DIRECTIONS FOR THIS TASK: Only the lines from the one containing "đầu sửa thực." to the end of the records belong in the output; print them exactly.

[DATA FOR ANALYSIS — start]

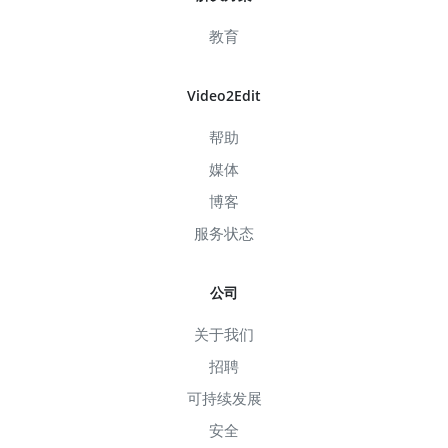
教育
Video2Edit
帮助
媒体
博客
服务状态
公司
关于我们
招聘
可持续发展
安全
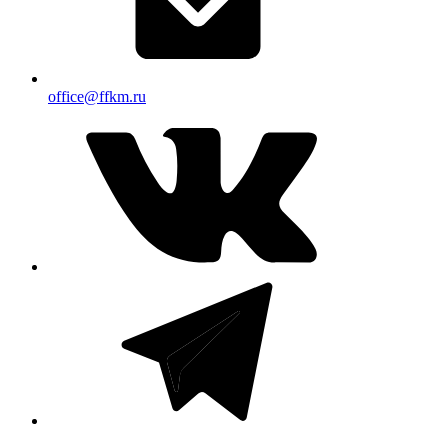
office@ffkm.ru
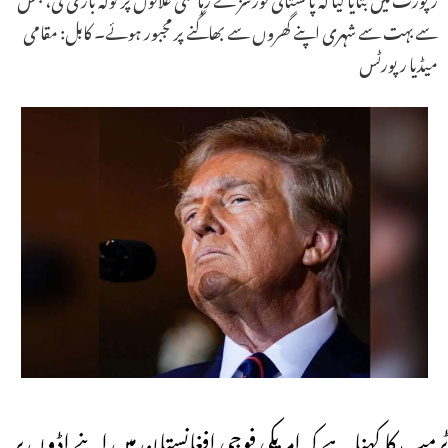
سے بہت سے شہری اپنے گھروں سے بھاگنے پر مجبور ہوئے۔ کابل: مقامی
میڈیا رپورٹس
ٹرمپ کا کہنا ہے کہ امریکی فوجی افغانستان میں اپنے اڈوں پر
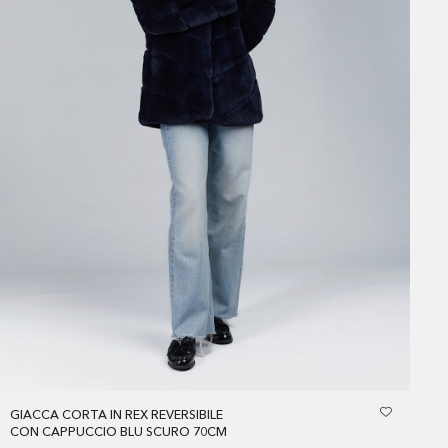
GIACCA CORTA IN REX REVERSIBILE
CON CAPPUCCIO BLU SCURO 70CM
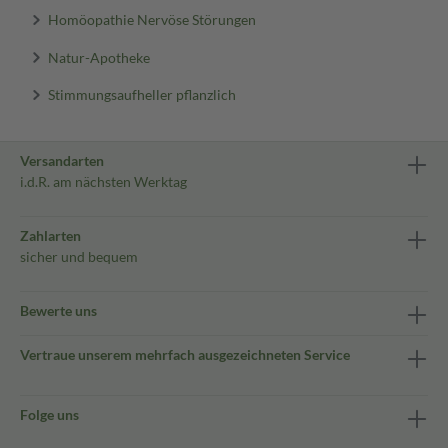
Homöopathie Nervöse Störungen
Natur-Apotheke
Stimmungsaufheller pflanzlich
Versandarten
i.d.R. am nächsten Werktag
Zahlarten
sicher und bequem
Bewerte uns
Vertraue unserem mehrfach ausgezeichneten Service
Folge uns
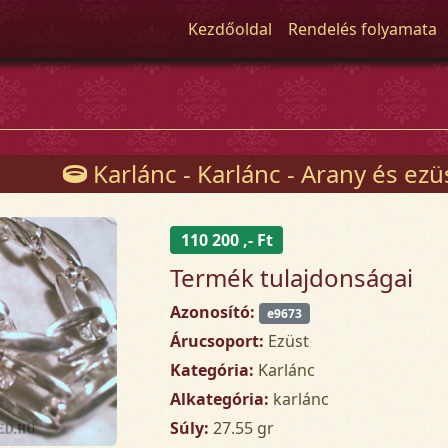
Kezdőoldal
Rendelés folyamata
Karlánc - Karlánc - Arany és ez
110 200 ,- Ft
Termék tulajdonságai
Azonosító:
e9673
Árucsoport:
Ezüst
Kategória:
Karlánc
Alkategória:
karlánc
Súly:
27.55 gr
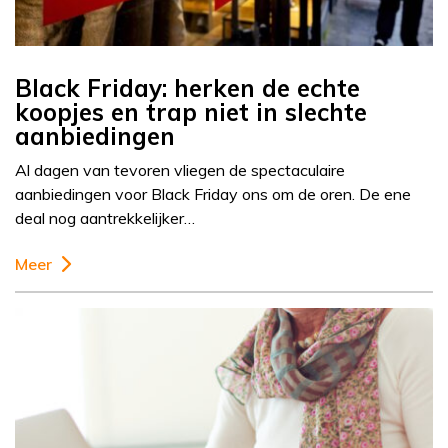
Black Friday: herken de echte
koopjes en trap niet in slechte
aanbiedingen
Al dagen van tevoren vliegen de spectaculaire
aanbiedingen voor Black Friday ons om de oren. De ene
deal nog aantrekkelijker…
Meer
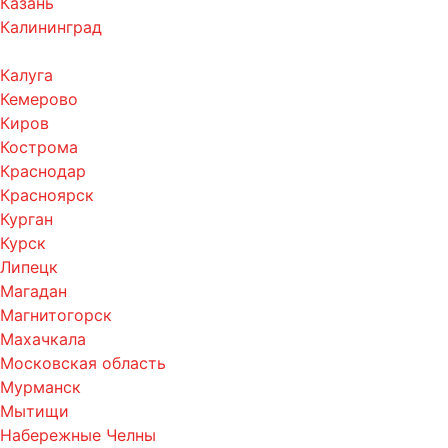
Казань
Калининград
Калуга
Кемерово
Киров
Кострома
Краснодар
Красноярск
Курган
Курск
Липецк
Магадан
Магнитогорск
Махачкала
Московская область
Мурманск
Мытищи
Набережные Челны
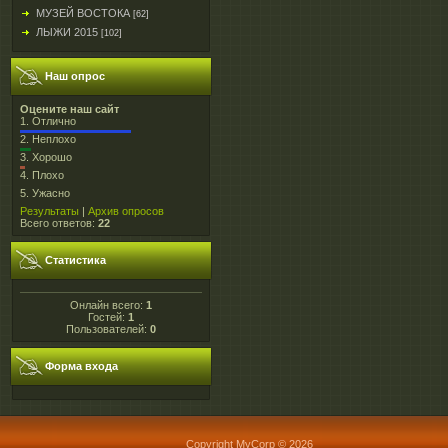
МУЗЕЙ ВОСТОКА
[62]
ЛЫЖИ 2015
[102]
Наш опрос
Оцените наш сайт
1.
Отлично
2.
Неплохо
3.
Хорошо
4.
Плохо
5.
Ужасно
Результаты
|
Архив опросов
Всего ответов:
22
Статистика
Онлайн всего:
1
Гостей:
1
Пользователей:
0
Форма входа
Copyright MyCorp © 2026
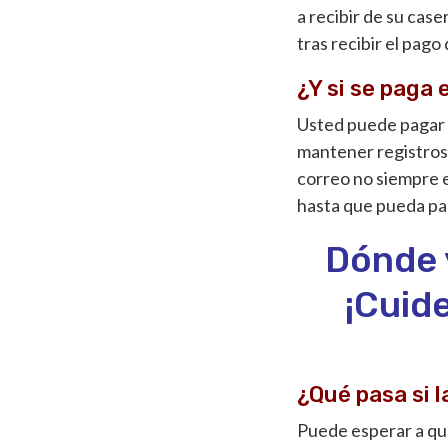
a recibir de su case
tras recibir el pago 
¿Y si se paga 
Usted puede pagar s
mantener registros 
correo no siempre es
hasta que pueda pa
Dónde 
¡Cuid
¿Qué pasa si l
Puede esperar a que 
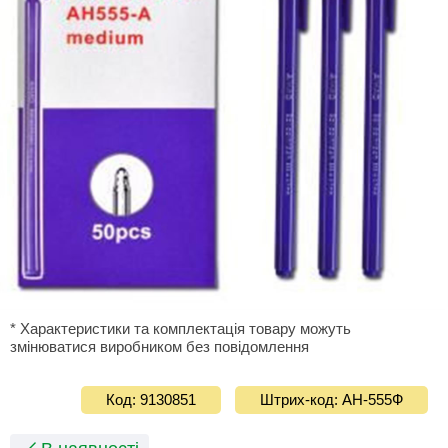
* Характеристики та комплектація товару можуть
змінюватися виробником без повідомлення
Код: 9130851
Штрих-код: AH-555Ф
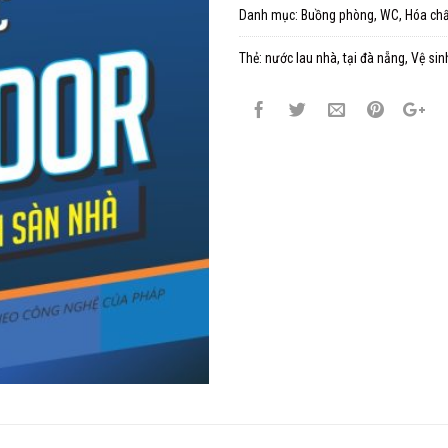
Danh mục:
Buồng phòng, WC
,
Hóa chấ
Thẻ:
nước lau nhà
,
tại đà nẵng
,
Vệ sin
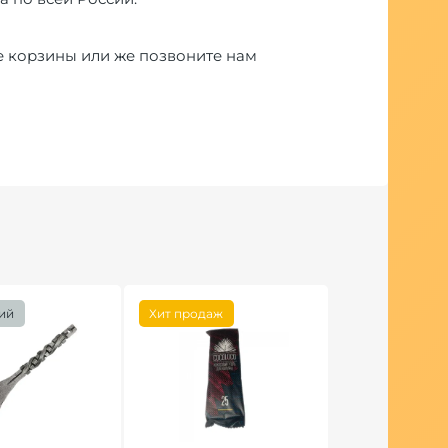
е корзины или же позвоните нам
ий
Хит продаж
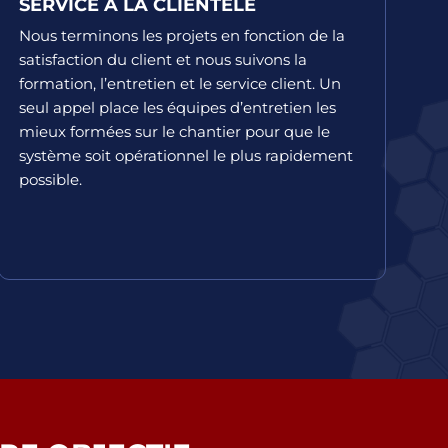
SERVICE À LA CLIENTÈLE
Nous terminons les projets en fonction de la
satisfaction du client et nous suivons la
formation, l’entretien et le service client. Un
seul appel place les équipes d’entretien les
mieux formées sur le chantier pour que le
système soit opérationnel le plus rapidement
possible.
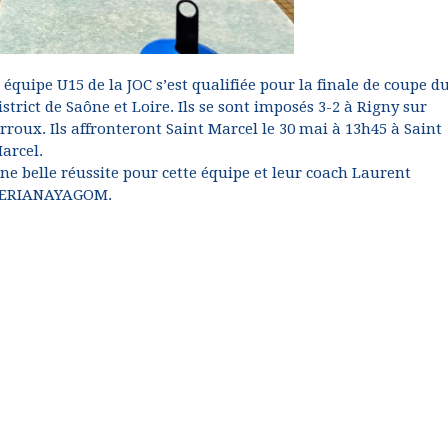
' équipe U15 de la JOC s’est qualifiée pour la finale de coupe d
istrict de Saône et Loire. Ils se sont imposés 3-2 à Rigny sur
rroux. Ils affronteront Saint Marcel le 30 mai à 13h45 à Saint
arcel.
ne belle réussite pour cette équipe et leur coach Laurent
ERIANAYAGOM.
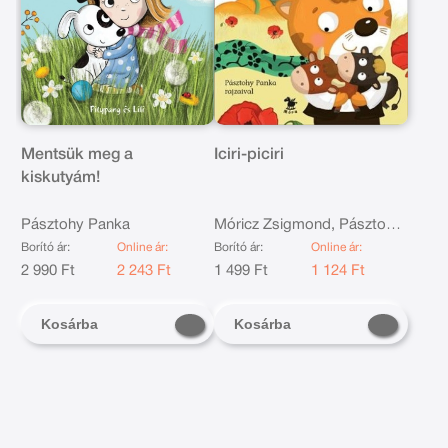
Mentsük meg a
Iciri-piciri
kiskutyám!
Pásztohy Panka
Móricz Zsigmond, Pásztohy
Panka
Borító ár:
Online ár:
Borító ár:
Online ár:
2 990 Ft
2 243 Ft
1 499 Ft
1 124 Ft
Kosárba
Kosárba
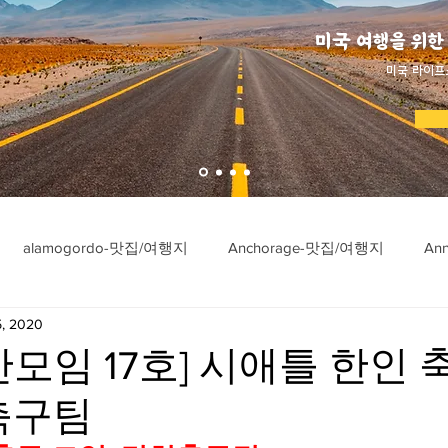
미국 여행을 위한
​미국 라이프
alamogordo-맛집/여행지
Anchorage-맛집/여행지
An
5, 2020
ngton-맛집/여행지
Asheville-맛집/여행지
Atlanta-맛집/여행
간모임 17호] 시애틀 한인 
축구팀
imore-맛집/여행지
Bar Harbor-맛집/여행지
Baraboo-맛집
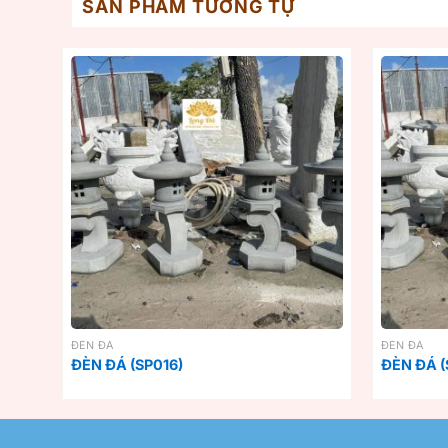
SẢN PHẨM TƯƠNG TỰ
ĐÈN ĐÁ
ĐÈN ĐÁ
ĐÈN ĐÁ (SP016)
ĐÈN ĐÁ (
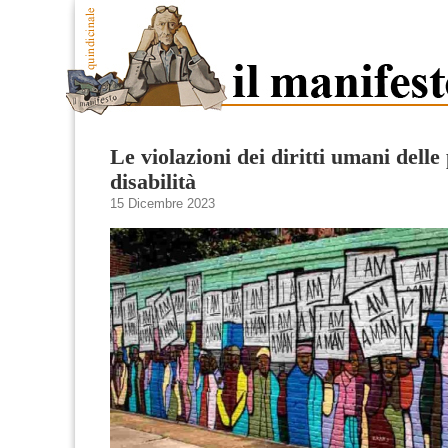
Le violazioni dei diritti umani dell
disabilità
15 Dicembre 2023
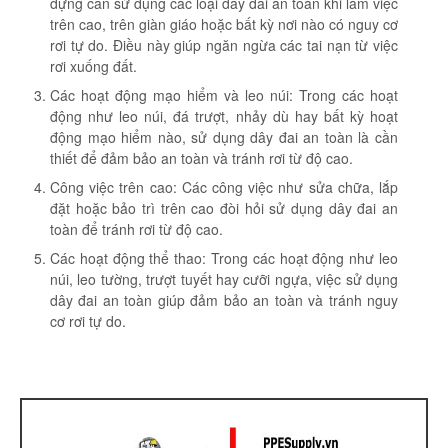
dựng cần sử dụng các loại dây đai an toàn khi làm việc
trên cao, trên giàn giáo hoặc bất kỳ nơi nào có nguy cơ
rơi tự do. Điều này giúp ngăn ngừa các tai nạn từ việc
rơi xuống đất.
Các hoạt động mạo hiểm và leo núi: Trong các hoạt
động như leo núi, đá trượt, nhảy dù hay bất kỳ hoạt
động mạo hiểm nào, sử dụng dây đai an toàn là cần
thiết để đảm bảo an toàn và tránh rơi từ độ cao.
Công việc trên cao: Các công việc như sửa chữa, lắp
đặt hoặc bảo trì trên cao đòi hỏi sử dụng dây đai an
toàn để tránh rơi từ độ cao.
Các hoạt động thể thao: Trong các hoạt động như leo
núi, leo tường, trượt tuyết hay cưỡi ngựa, việc sử dụng
dây đai an toàn giúp đảm bảo an toàn và tránh nguy
cơ rơi tự do.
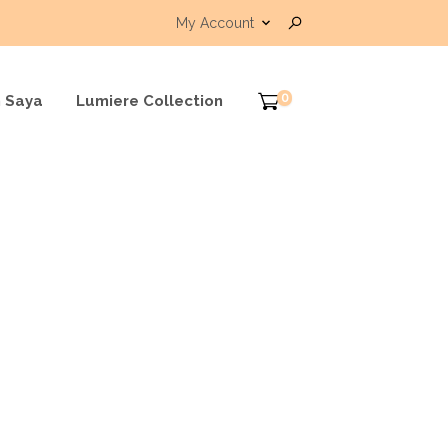
My Account
0
 Saya
Lumiere Collection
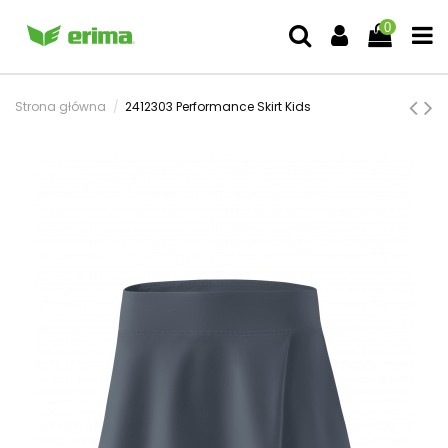
0
Strona główna
2412303 Performance Skirt Kids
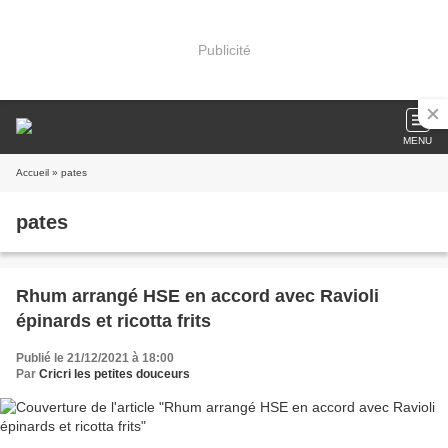
Publicité
MENU
Accueil
» pates
pates
Rhum arrangé HSE en accord avec Ravioli
épinards et ricotta frits
Publié le 21/12/2021 à 18:00
Par
Cricri les petites douceurs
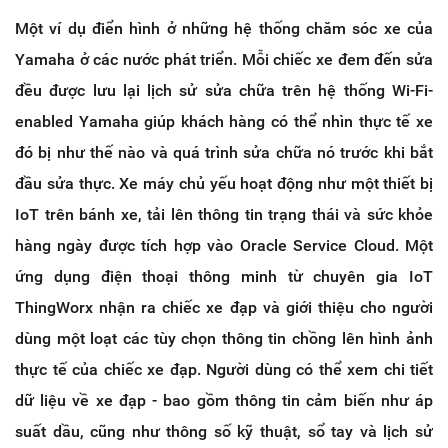
Một ví dụ điển hình ở những hệ thống chăm sóc xe của
Yamaha ở các nước phát triển. Mỗi chiếc xe đem đến sửa
đều được lưu lại lịch sử sửa chữa trên hệ thống
Wi-Fi-
enabled Yamaha giúp khách hàng có thể nhìn thực tế xe
đó bị như thế nào và quá trình sửa chữa nó trước khi bắt
đầu sửa thực.
Xe máy chủ yếu hoạt động như một thiết bị
IoT trên bánh xe, tải lên thông tin trạng thái và sức khỏe
hàng ngày được tích hợp vào Oracle Service Cloud. Một
ứng dụng điện thoại thông minh từ chuyên gia IoT
ThingWorx nhận ra chiếc xe đạp và giới thiệu cho người
dùng một loạt các tùy chọn thông tin chồng lên hình ảnh
thực tế của chiếc xe đạp. Người dùng có thể xem chi tiết
dữ liệu về xe đạp - bao gồm thông tin cảm biến như áp
suất dầu, cũng như thông số kỹ thuật, sổ tay và lịch sử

[DATA FOR ANALYSIS — finish]

RESULT:
đầu sửa thực.
Xe máy chủ yếu hoạt động như một thiết bị
IoT trên bánh xe, tải lên thông tin trạng thái và sức khỏe
hàng ngày được tích hợp vào Oracle Service Cloud. Một
ứng dụng điện thoại thông minh từ chuyên gia IoT
ThingWorx nhận ra chiếc xe đạp và giới thiệu cho người
dùng một loạt các tùy chọn thông tin chồng lên hình ảnh
thực tế của chiếc xe đạp. Người dùng có thể xem chi tiết
dữ liệu về xe đạp - bao gồm thông tin cảm biến như áp
suất dầu, cũng như thông số kỹ thuật, sổ tay và lịch sử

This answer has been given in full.